1978

"Le titre du livre synthétise ma position : à la place de la démocratie socialiste et de la dictature du prolétariat du SU, je suis revenu aux sources, ai tenté de faire revivre la vieille formule marxiste, tant de fois reprise par Trotsky, de dictature révolutionnaire. Dit d'une autre manière, une dictature pour développer la révolution, et non pour produire de la "démocratie socialiste" immédiatement."


Nahuel Moreno

La dictature révolutionnaire du prolétariat


IX. Construction socialiste dans un seul pays ou
révolution socialiste internationale ?


4. Socialisme dans un seul pays ou
révolution permanente ?

Comme nous l'avons déjà vu, les positions du SU et celles du stalinisme possèdent plusieurs prémisses théoriques communes : la construction du socialisme dans un seul pays, le dépérissement de la lutte de classes et révolutionnaire, et la clôture de la révolution socialiste à partir de la prise du pouvoir par le prolétariat.

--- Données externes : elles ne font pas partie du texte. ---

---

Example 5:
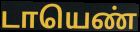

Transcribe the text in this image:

டாயெண்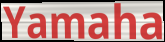
Yamaha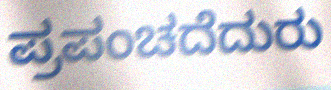
ಪ್ರಪಂಚದೆದುರು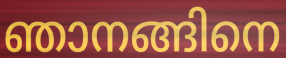
ഞാനങ്ങിനെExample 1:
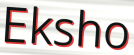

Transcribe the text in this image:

Eksho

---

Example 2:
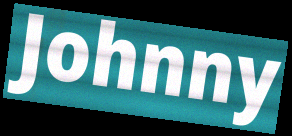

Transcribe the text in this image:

Johnny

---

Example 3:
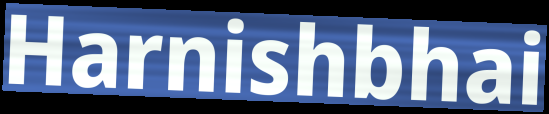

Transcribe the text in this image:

Harnishbhai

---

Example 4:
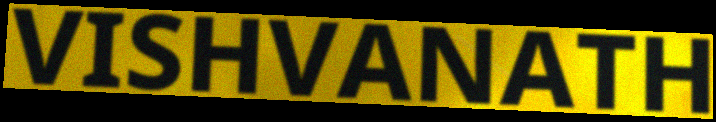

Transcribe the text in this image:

VISHVANATH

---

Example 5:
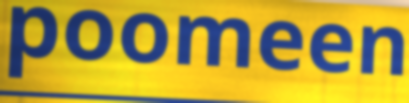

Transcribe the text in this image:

poomeen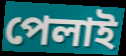
পেলাই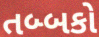
તબ્બકો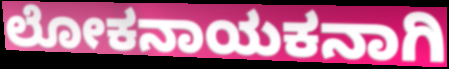
ಲೋಕನಾಯಕನಾಗಿ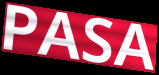
PASAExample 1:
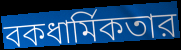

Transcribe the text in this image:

বকধার্মিকতার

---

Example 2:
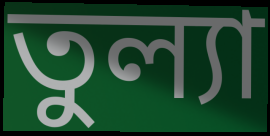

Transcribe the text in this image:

তুল্যা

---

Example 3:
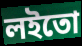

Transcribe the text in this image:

লইতো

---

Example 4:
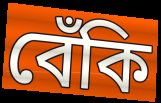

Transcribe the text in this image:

বেঁকি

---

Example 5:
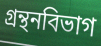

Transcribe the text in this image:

গ্রন্থনবিভাগ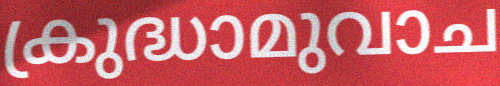
ക്രുദ്ധാമുവാച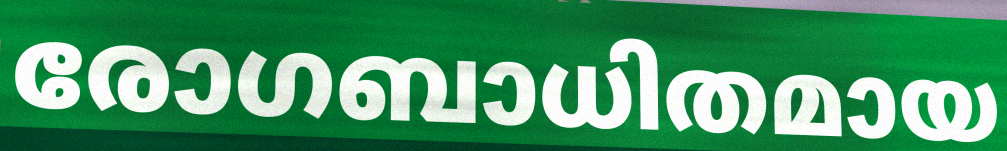
രോഗബാധിതമായ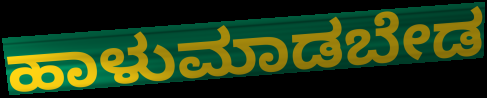
ಹಾಳುಮಾಡಬೇಡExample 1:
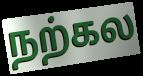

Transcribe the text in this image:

நற்கல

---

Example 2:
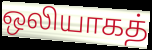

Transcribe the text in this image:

ஒலியாகத்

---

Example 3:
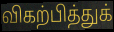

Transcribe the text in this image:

விகற்பித்துக்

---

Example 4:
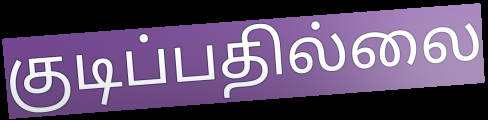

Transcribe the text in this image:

குடிப்பதில்லை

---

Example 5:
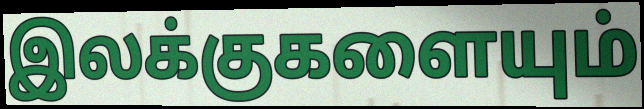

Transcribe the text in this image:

இலக்குகளையும்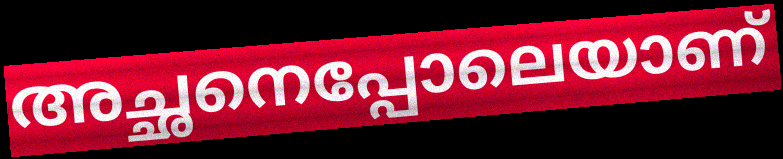
അച്ഛനെപ്പോലെയാണ്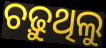
ଚଢ଼ୁଥିଲୁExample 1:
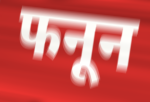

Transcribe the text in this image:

फनून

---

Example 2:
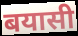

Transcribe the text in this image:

बयासी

Contre cette conception, Trotsky avança sa seconde formulation de la Théorie de la Révolution Permanente. La première était celle qu'il formula avant la Révolution Russe, tournant autour de la combinaison de tâches démocratiques et socialistes, de la fonction de la dictature du prolétariat, qui devait mener la révolution démocratique dans les pays arriérés. La deuxième fut élaborée pour répondre à la théorie stalinienne de construction du socialisme dans un seul pays, et aux tâches qui se présentaient, non seulement dans les pays arriérés, mais dans n'importe quel pays après la prise du pouvoir. Son axe est la dynamique internationale d'une révolution nationale victorieuse. Avec cette nouvelle théorie, Trotsky transforma définitivement la conception qu'avaient les marxistes jusqu'alors sur les rapports qui s'établissent entre révolution socialiste, prise du pouvoir, construction socialiste et dépérissement de la dictature. Sa nouvelle théorie établit une nouvelle séquence non linéaire : la révolution socialiste nationale et la prise du pouvoir posent la question de la révolution socialiste internationale, dont la principale tâche est d'écraser l'impérialisme, et non pas la construction socialiste : ce qui nécessite de consolider la dictature du prolétariat.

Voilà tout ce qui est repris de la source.